Dr. Billy Graham in the book of seven deadly says that Greed has two cousins. The first is covetousness – the desire to have what others possess. The second sin that accompanies greed is envy. If covetousness means that I want what others have, envy means that I resent the blessings or good fortune others have received.
There are at least three forms of greed
1) Obsessive desire for ever more material goods and the attendant power. In this form, earthly goods are chiefly a means to an end, which is really not that far off from a healthy view. The money, real estate, cars are simply things used to achieve, wield and display personal power. To destroy our desire for power, we must be generous in granting power to others. When appropriate, be submissive to others. Avoid jobs that are a temptation for a “power grab.” Share credit for successes with others, and claim a fair share of responsibility for failures being blamed on others. We can’t control everything anyway, so we might as well learn to relax in God’s hands.

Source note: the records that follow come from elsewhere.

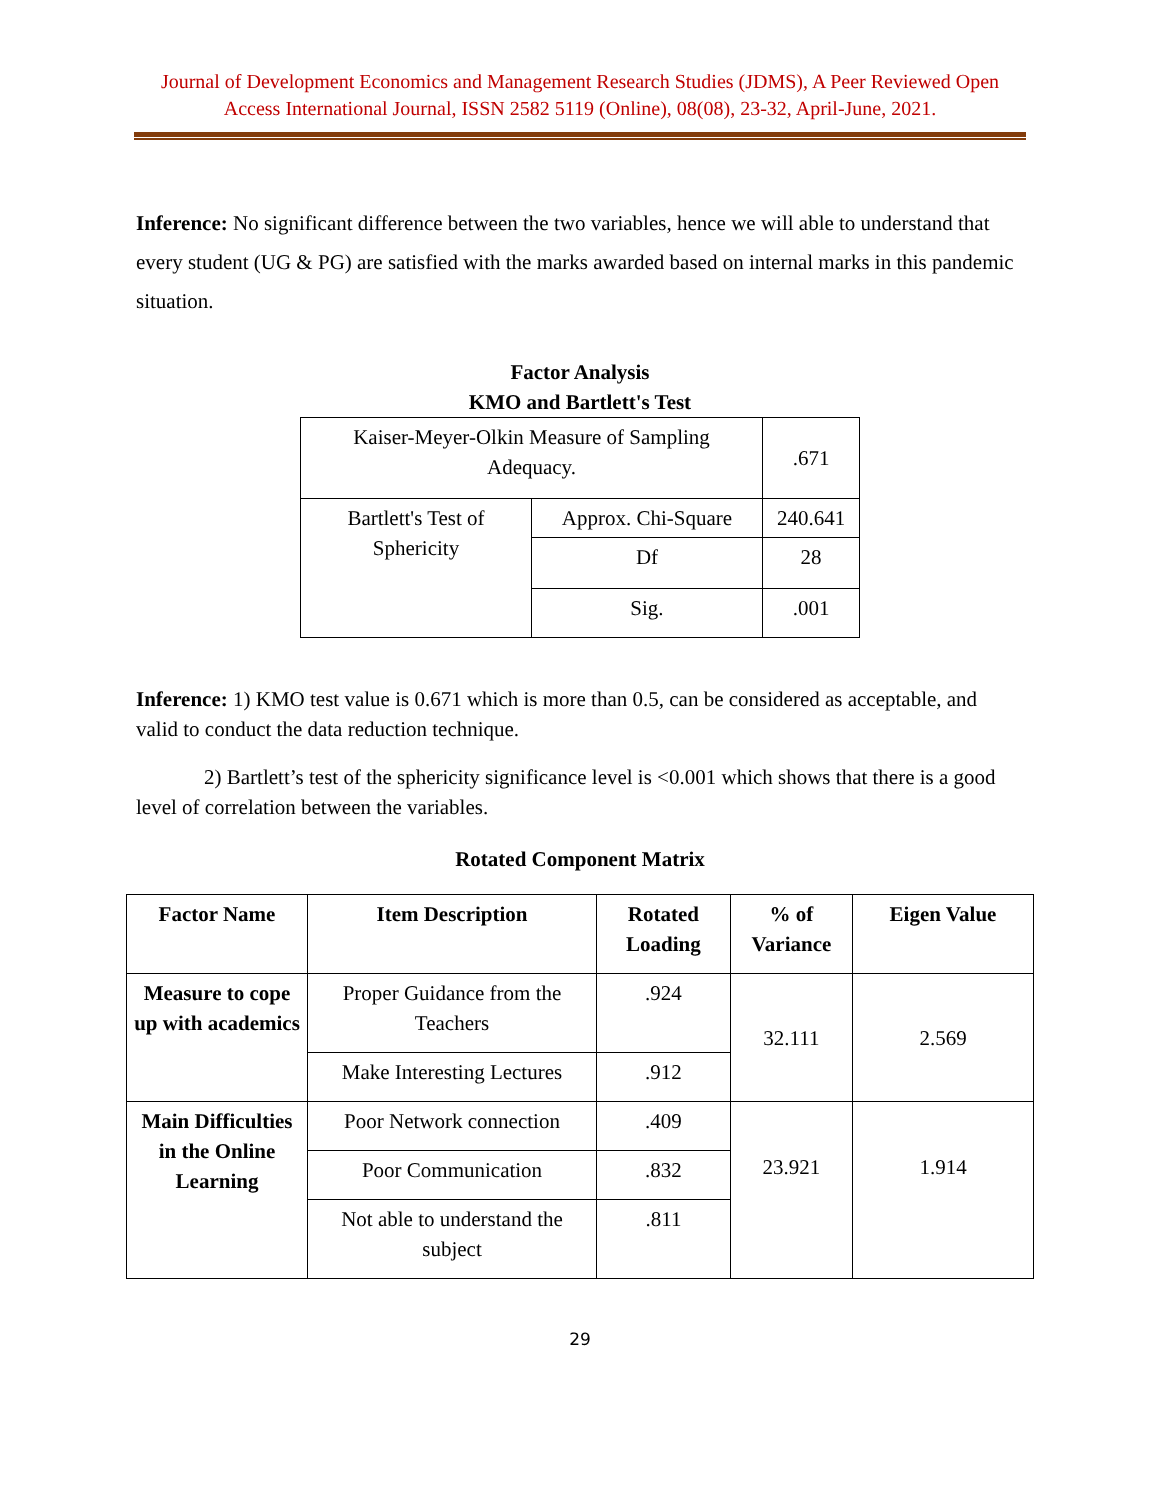Journal of Development Economics and Management Research Studies (JDMS), A Peer Reviewed Open
Access International Journal, ISSN 2582 5119 (Online), 08(08), 23-32, April-June, 2021.
Inference: No significant difference between the two variables, hence we will able to understand that every student (UG & PG) are satisfied with the marks awarded based on internal marks in this pandemic situation.
Factor Analysis
KMO and Bartlett's Test
| Kaiser-Meyer-Olkin Measure of Sampling Adequacy. | | .671 |
| Bartlett's Test of Sphericity | Approx. Chi-Square | 240.641 |
| | Df | 28 |
| | Sig. | .001 |
Inference: 1) KMO test value is 0.671 which is more than 0.5, can be considered as acceptable, and valid to conduct the data reduction technique.
2) Bartlett’s test of the sphericity significance level is <0.001 which shows that there is a good level of correlation between the variables.
Rotated Component Matrix
| Factor Name | Item Description | Rotated Loading | % of Variance | Eigen Value |
| --- | --- | --- | --- | --- |
| Measure to cope up with academics | Proper Guidance from the Teachers | .924 | 32.111 | 2.569 |
| | Make Interesting Lectures | .912 | | |
| Main Difficulties in the Online Learning | Poor Network connection | .409 | 23.921 | 1.914 |
| | Poor Communication | .832 | | |
| | Not able to understand the subject | .811 | | |
29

2) Fearful need to store up surplus goods for a vaguely defined time of want. Greed is simply a desire to have so much that we can’t possibly run out. The stock market could crash, we could lose our jobs or health, and we could be sued. If we acquire enough stock, real estate, or T-bills, we think we will be safe from want. This is an illusion. Jesus said, “Perfect love casts out fear.” Trust in God frees us from a need to build a massive buffer against poverty
3) Desire for more earthly goods for their own sake. When we die, we take nothing with us. If we are bound by “disordered attachments” to worldly goods, the separation forced upon us by death will be even more painful. If we are destined for eternal glory, the temporary enjoyment of trinkets in this life is simply absurd.